C53E-03
Towards quantifying uncertainty in Greenland's contribution to 21st century sea-level rise

Friday, 18 December 2015: 14:10
3005 (Moscone West)
Mauro Perego1, Irina Tezaur1, Stephen F Price2, John Jakeman1, Mike Eldred1, Andy Salinger3 and Matthew J Hoffman2, (1)Sandia National Laboratories, Albuquerque, NM, United States, (2)Los Alamos National Laboratory, Los Alamos, NM, United States, (3)University of South Florida, St. Petersburg, FL, United States
Abstract:
We present recent work towards developing a methodology for quantifying uncertainty in Greenland’s 21st century contribution to sea-level rise. While we focus on uncertainties associated with the optimization and calibration of the basal sliding parameter field, the methodology is largely generic and could be applied to other (or multiple) sets of uncertain model parameter fields. The first step in the workflow is the solution of a large-scale, deterministic inverse problem, which minimizes the mismatch between observed and computed surface velocities by optimizing the two-dimensional coefficient field in a linear-friction sliding law. We then expand the deviation in this coefficient field from its estimated "mean" state using a reduced basis of Karhunen-Loeve Expansion (KLE) vectors.
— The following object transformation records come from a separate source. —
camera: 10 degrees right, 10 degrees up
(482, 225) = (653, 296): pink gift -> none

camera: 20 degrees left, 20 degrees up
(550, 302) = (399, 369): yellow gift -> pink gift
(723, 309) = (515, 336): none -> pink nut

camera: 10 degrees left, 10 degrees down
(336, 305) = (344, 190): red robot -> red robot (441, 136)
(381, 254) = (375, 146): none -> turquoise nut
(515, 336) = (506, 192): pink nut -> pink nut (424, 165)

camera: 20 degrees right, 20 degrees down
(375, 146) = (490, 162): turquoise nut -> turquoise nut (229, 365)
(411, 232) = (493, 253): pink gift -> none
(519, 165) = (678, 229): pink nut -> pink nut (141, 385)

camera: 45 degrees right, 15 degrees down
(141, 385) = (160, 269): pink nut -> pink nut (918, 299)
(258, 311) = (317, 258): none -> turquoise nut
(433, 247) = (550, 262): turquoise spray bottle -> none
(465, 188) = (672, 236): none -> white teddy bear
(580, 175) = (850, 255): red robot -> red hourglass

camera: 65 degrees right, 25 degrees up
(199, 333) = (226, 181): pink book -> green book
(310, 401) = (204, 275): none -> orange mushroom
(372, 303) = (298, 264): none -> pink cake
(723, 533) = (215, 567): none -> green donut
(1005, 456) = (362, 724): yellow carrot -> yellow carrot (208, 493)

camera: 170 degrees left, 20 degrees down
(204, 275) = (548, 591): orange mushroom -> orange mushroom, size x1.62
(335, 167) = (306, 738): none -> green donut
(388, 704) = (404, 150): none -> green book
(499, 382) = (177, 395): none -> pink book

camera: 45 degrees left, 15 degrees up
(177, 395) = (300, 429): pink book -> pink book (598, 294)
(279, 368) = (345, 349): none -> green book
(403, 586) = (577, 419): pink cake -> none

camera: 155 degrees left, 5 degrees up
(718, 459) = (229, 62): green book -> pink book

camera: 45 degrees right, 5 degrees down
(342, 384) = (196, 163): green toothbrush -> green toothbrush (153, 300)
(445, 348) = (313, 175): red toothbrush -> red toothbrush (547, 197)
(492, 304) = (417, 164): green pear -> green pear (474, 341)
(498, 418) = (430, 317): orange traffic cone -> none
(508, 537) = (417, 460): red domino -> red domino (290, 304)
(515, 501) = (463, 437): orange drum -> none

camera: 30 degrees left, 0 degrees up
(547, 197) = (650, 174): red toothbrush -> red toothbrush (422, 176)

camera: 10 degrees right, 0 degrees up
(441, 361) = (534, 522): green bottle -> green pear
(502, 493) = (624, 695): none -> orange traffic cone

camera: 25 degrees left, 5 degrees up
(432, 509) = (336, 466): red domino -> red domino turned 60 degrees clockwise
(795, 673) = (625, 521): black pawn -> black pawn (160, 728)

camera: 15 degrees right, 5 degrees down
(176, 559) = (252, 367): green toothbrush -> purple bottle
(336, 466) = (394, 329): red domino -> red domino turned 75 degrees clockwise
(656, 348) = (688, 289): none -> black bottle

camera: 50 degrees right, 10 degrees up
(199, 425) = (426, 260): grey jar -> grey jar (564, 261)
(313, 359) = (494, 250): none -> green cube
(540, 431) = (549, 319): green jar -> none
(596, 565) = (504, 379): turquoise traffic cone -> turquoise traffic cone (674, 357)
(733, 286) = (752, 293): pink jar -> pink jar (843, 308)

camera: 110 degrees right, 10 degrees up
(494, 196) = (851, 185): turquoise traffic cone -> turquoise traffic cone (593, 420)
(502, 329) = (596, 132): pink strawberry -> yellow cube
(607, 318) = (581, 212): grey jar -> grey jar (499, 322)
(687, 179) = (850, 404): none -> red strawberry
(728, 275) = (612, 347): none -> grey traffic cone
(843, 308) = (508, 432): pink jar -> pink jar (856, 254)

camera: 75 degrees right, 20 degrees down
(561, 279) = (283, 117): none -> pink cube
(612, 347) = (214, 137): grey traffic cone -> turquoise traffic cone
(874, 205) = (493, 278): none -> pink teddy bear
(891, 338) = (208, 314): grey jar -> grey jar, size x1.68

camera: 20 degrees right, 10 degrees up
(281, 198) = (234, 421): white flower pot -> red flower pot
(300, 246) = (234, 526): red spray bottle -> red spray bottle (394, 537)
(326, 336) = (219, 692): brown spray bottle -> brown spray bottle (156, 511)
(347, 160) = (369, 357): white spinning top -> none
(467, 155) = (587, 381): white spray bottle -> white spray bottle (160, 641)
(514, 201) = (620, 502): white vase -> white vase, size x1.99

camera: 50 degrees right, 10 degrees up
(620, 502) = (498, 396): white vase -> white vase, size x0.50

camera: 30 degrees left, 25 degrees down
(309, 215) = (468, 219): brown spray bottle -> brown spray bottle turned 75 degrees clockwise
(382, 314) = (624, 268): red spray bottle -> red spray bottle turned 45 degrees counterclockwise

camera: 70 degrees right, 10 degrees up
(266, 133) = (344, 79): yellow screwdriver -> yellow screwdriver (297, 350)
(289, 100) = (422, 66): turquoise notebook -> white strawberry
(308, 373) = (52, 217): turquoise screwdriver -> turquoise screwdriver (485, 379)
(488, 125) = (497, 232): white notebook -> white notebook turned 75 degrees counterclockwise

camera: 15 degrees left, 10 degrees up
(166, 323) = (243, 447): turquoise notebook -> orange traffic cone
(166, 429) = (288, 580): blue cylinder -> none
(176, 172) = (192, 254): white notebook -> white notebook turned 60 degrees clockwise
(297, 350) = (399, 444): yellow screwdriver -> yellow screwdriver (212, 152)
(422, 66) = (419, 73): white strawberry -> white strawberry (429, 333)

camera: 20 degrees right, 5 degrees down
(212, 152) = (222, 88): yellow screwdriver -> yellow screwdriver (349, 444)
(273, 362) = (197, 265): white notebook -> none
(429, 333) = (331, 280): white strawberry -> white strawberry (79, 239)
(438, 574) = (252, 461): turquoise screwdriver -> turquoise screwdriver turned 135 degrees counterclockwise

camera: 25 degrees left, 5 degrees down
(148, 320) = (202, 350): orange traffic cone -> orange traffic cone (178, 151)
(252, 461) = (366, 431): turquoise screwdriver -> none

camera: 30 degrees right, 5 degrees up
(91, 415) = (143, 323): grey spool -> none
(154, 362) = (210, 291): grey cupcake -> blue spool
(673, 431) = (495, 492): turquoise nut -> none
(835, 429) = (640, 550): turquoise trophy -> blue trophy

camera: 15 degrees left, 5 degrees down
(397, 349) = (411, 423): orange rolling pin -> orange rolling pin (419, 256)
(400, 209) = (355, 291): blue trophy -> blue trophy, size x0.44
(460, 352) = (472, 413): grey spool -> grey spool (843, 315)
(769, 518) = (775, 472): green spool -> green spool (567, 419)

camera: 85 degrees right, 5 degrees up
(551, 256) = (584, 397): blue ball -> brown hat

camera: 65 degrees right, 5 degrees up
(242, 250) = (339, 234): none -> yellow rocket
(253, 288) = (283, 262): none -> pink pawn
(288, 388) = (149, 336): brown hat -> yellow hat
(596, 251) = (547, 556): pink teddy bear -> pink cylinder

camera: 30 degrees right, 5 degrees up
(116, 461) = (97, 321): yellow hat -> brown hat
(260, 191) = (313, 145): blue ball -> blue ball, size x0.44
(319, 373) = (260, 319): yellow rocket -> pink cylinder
A Bayesian calibration is used to determine the optimal coefficient values for this expansion. The prior for the Bayesian calibration can be computed using the Hessian of the deterministic inversion or using an exponential covariance kernel. The posterior distribution is then obtained using Markov Chain Monte Carlo run on an emulator of the forward model. Finally, the uncertainty in the modeled sea-level rise is obtained by performing an ensemble of forward propagation runs. We present and discuss preliminary results obtained using a moderate-resolution model of the Greenland Ice sheet. As demonstrated in previous work, the primary difficulty in applying the complete workflow to realistic, high-resolution problems is that the effective dimension of the parameter space is very large.